EXERCISE DETAILS: What you give back must match the records below exactly, apart from the pictures, which are omitted.

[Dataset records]
##########

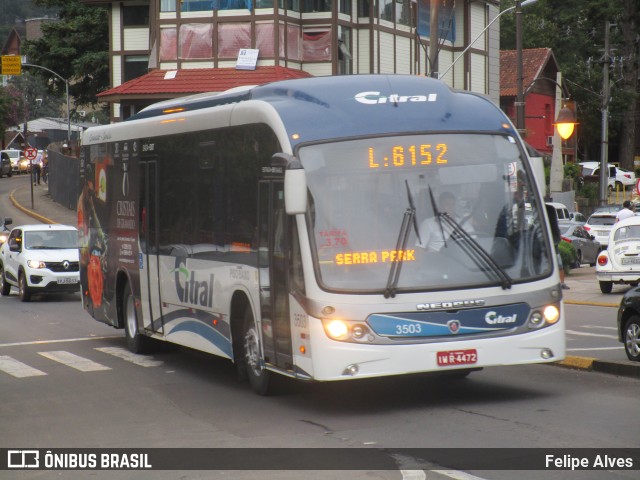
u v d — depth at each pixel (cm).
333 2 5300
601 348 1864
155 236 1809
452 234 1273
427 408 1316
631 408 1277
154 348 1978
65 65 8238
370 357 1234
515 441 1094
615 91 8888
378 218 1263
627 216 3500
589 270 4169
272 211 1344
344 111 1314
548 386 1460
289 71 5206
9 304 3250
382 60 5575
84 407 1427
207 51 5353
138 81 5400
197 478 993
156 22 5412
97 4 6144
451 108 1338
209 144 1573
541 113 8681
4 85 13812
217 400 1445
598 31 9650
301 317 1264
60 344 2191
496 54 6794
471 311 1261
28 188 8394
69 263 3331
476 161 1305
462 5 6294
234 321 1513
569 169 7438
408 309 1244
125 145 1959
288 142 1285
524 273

##########

COMPLETED TASK:
u v d — depth at each pixel (cm).
333 2 5300
601 348 1864
155 236 1809
452 234 1273
427 408 1316
631 408 1277
154 348 1978
65 65 8238
370 357 1234
515 441 1094
615 91 8888
378 218 1263
627 216 3500
589 270 4169
272 211 1344
344 111 1314
548 386 1460
289 71 5206
9 304 3250
382 60 5575
84 407 1427
207 51 5353
138 81 5400
197 478 993
156 22 5412
97 4 6144
451 108 1338
209 144 1573
541 113 8681
4 85 13812
217 400 1445
598 31 9650
301 317 1264
60 344 2191
496 54 6794
471 311 1261
28 188 8394
69 263 3331
476 161 1305
462 5 6294
234 321 1513
569 169 7438
408 309 1244
125 145 1959
288 142 1285
524 273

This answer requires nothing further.